At stake is the EU’s climate blueprint for 2030, the next major threshold in its drive to slow the pace of warming. On January 22nd, the EU’s executive arm, the European Commission (EC), released its guidelines for the new plan, which must still be approved by the EU Parliament and its member states. While touted by some as a sign of continued European commitment to decisive climate action, the EC’s plan is viewed as a distinct setback by many environmental leaders.
At first glance, the plan looks promising. It calls for a 40% reduction in emissions by 2030—a huge drop from the 2020 requirement.
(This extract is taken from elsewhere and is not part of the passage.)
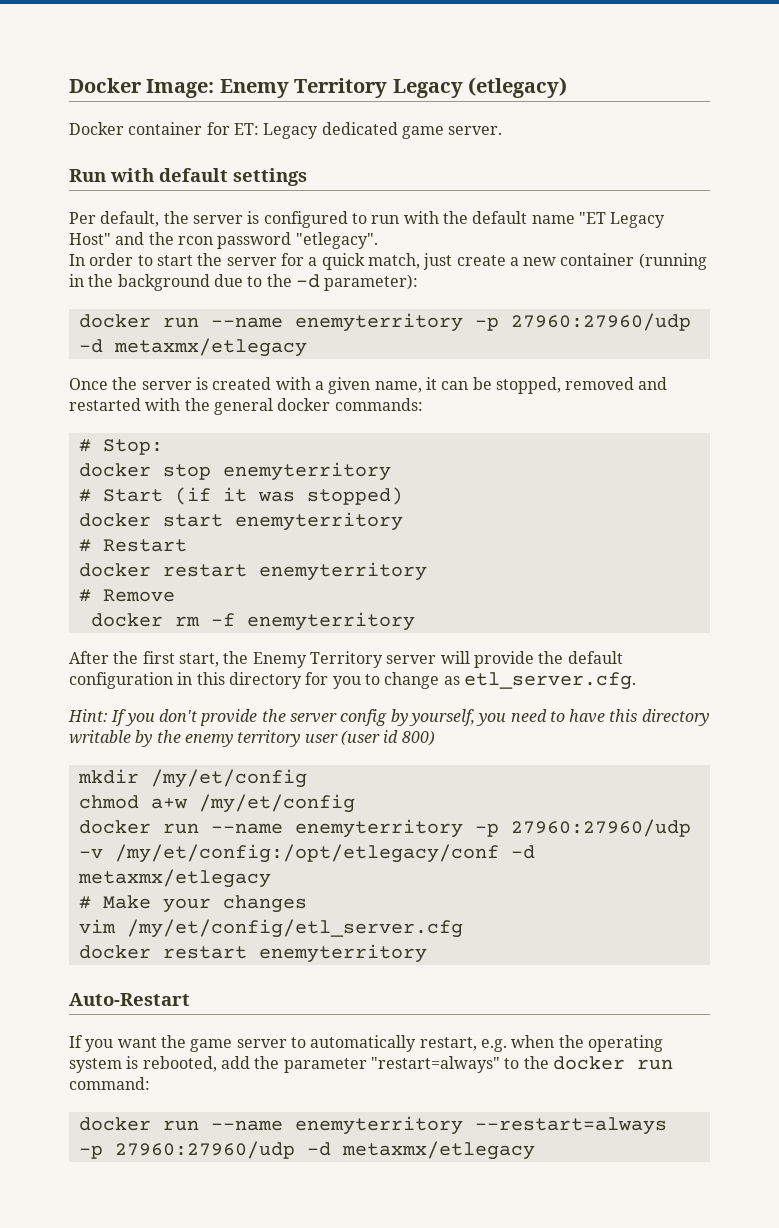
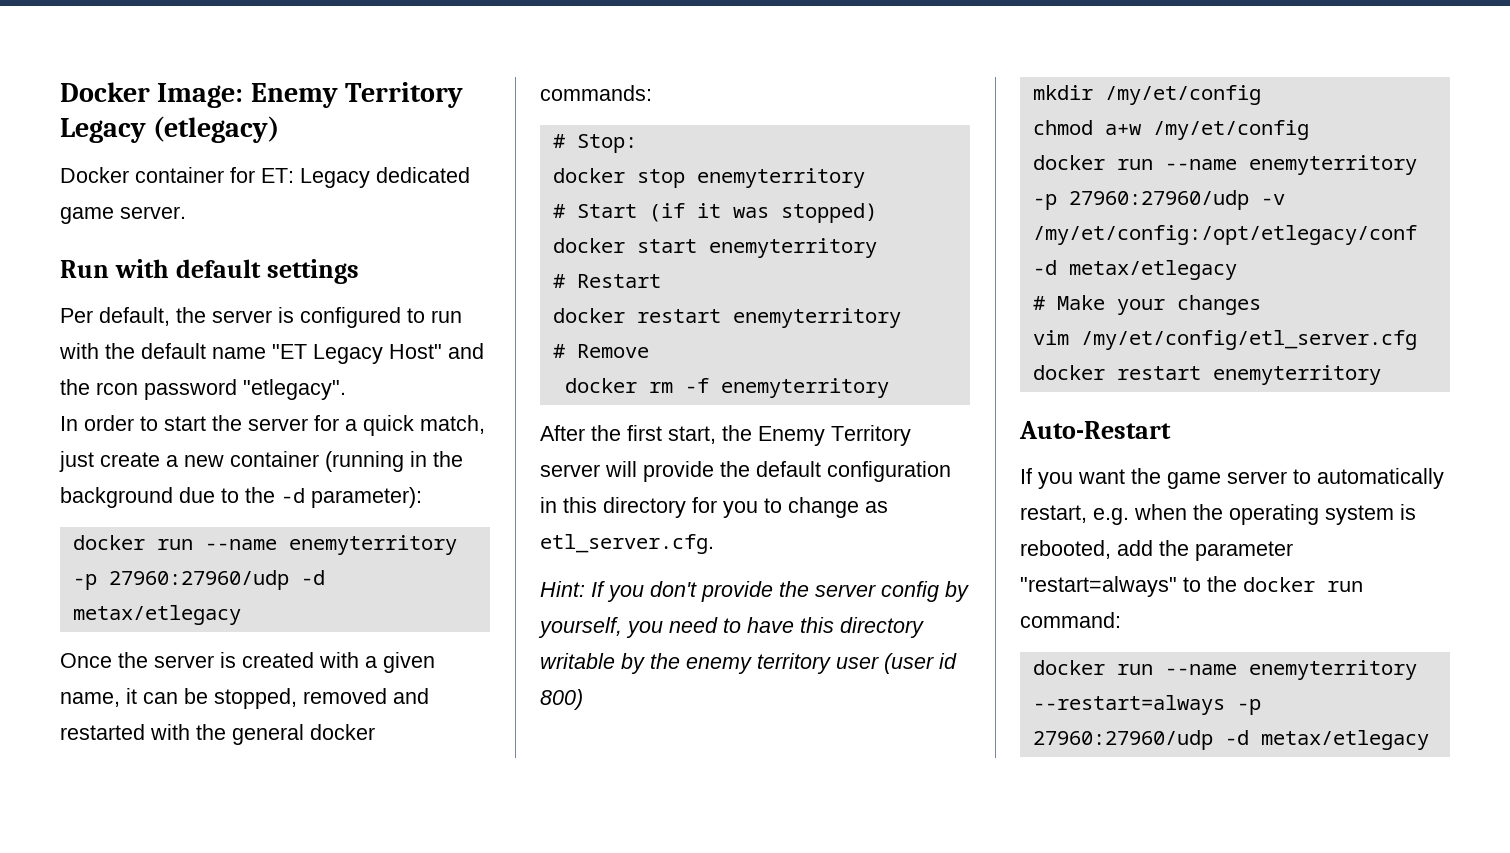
[113,338,307,357] metaxmx/etlegacy -> [72,605,241,625] metax/etlegacy
[77,869,271,888] metaxmx/etlegacy -> [1068,260,1237,280] metax/etlegacy
[341,1141,535,1160] metaxmx/etlegacy -> [1260,730,1429,750] metax/etlegacy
This is, however, less dramatic than it may appear, analysts say, because energy initiatives already under way in Europe under the 20-20-20 plan, coupled with a region-wide economic slowdown, will make a 40% reduction quite feasible without staggering effort. Meanwhile, other aspects of the plan are downright worrisome. There is no mandate for a further increase in energy efficiency and, far more important, the mandate for increased reliance on renewables—at 27%, a significant gain—is not binding on individual states but on the EU as a whole. This makes both implementation and enforcement questionable matters. Jens Tartler, a spokesperson for the German Renewable Energy Federation (which represents that country’s wind and solar industries), called the lack of binding national goals for renewables “totally disappointing,” claiming it would “contribute to a marked reduction in the pace of expansion of renewables.”
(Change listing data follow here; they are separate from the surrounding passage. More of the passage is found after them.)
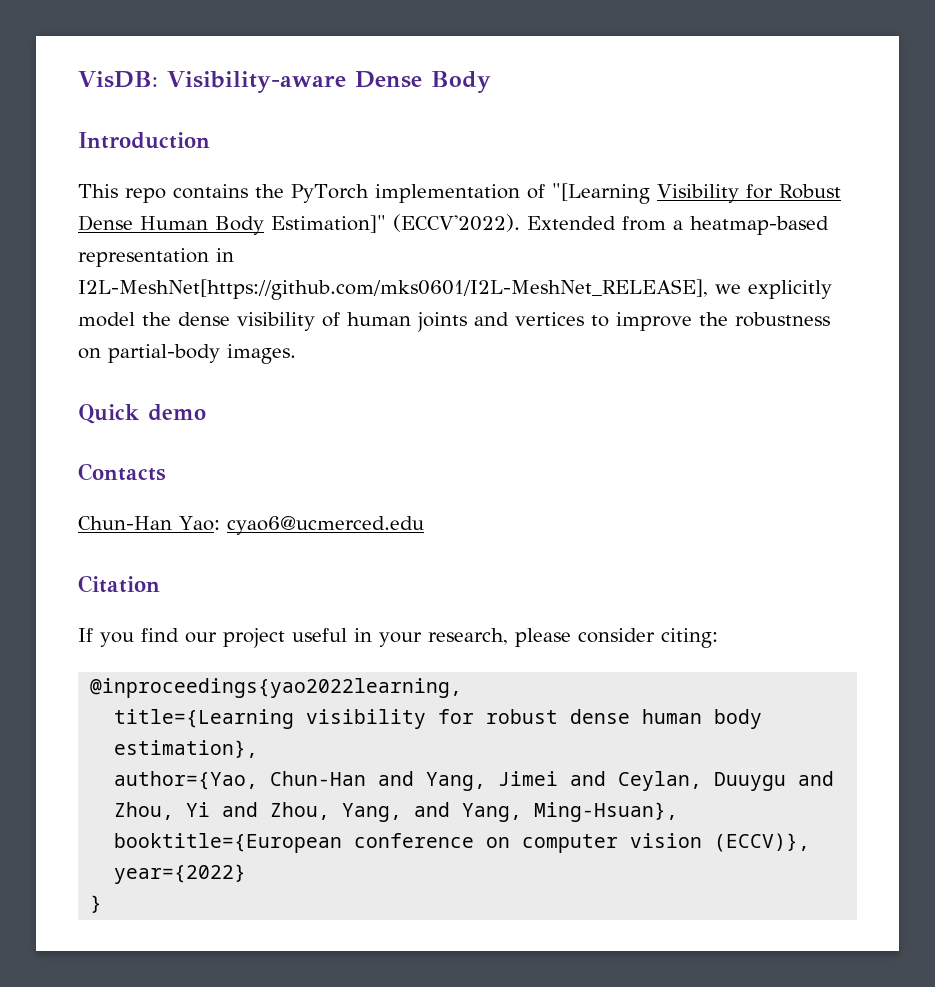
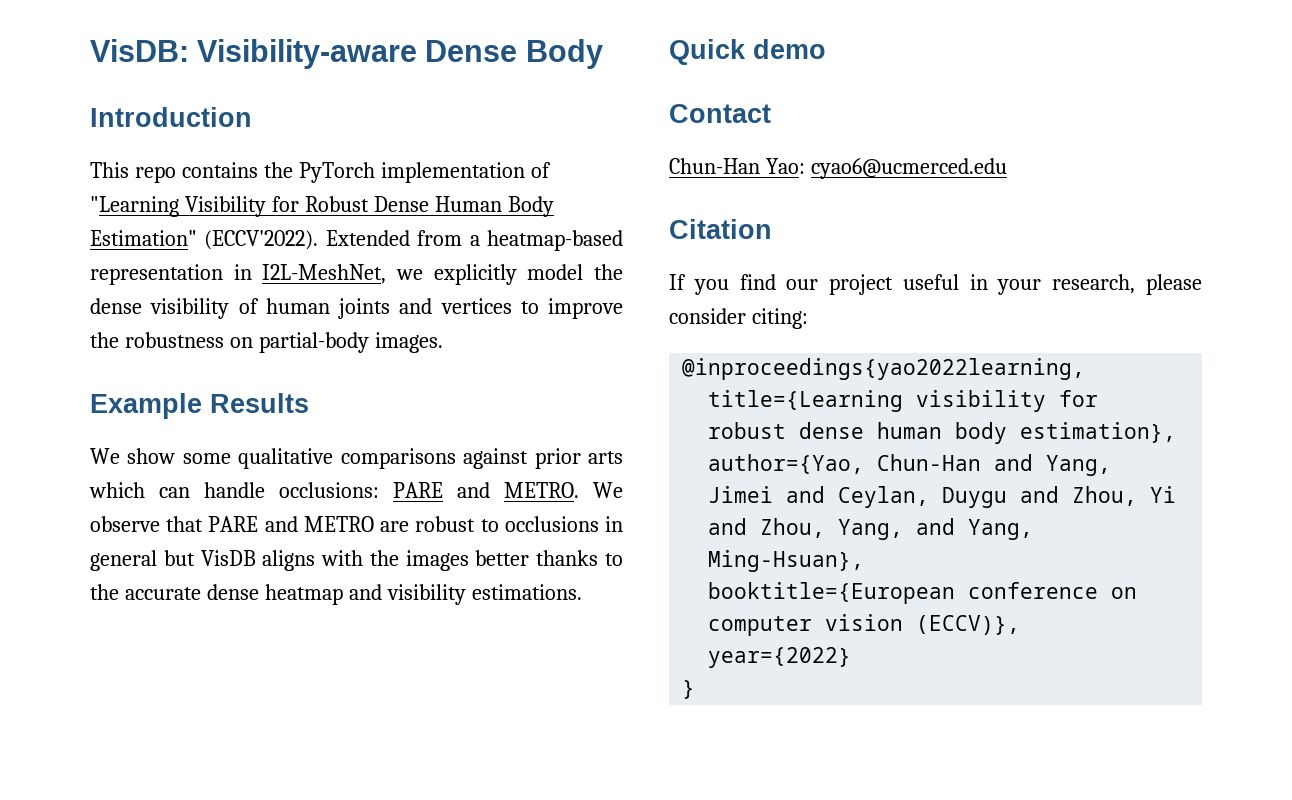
[551,183,650,204] "[Learning -> [90,196,179,217] "Learning
[271,215,386,233] Estimation]" -> [90,230,197,246] Estimation"
[78,279,708,300] I2L-MeshNet[https://github.com/mks0601/I2L-MeshNet_RELEASE], -> [262,264,387,284] I2L-MeshNet,
(296, 354) none -> [90,393,309,419] [90,448,624,469] [89,482,623,498] [90,516,623,532] [90,550,623,571] [90,584,582,605] // Example Results // We show some qualitative comparisons against prior arts which can handle occlusions: PARE and METRO. We observe that PARE and METRO are robust to occlusions in general but VisDB aligns with the images better thanks to the accurate dense heatmap and visibility estimations.
[78,463,166,481] Contacts -> [669,104,771,123] Contact
[714,772,787,791] Duuygu -> [942,487,1008,508] Duygu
To explain this evident slackening in Europe’s climate commitment, analysts point to the immense pressures being brought by manufacturers and others who decry the region’s rising energy prices caused, in part, by increased subsidies for renewables. “Behind the heated debate in Brussels about climate and renewable energy targets, what is really happening is that concern over high energy prices has taken precedence over climate concerns in Europe,” says Sonja van Renssen, the Brussels correspondent for Energy Post, an online journal. “Many [EU] member states and industry fear that a strong climate and energy policy will be bad for their economies.”
In arguing their case, proponents of diluted climate goals note that EU policies have raised the cost of producing a metric ton of aluminum in Europe by 11% and that European steel companies pay twice as much for electricity and four times as much for natural gas as their U.S. counterparts. These, and similar phenomena, are “dragging the EU economy down,” wrote Mark C. Lewis, former head of energy research at Deutsche Bank.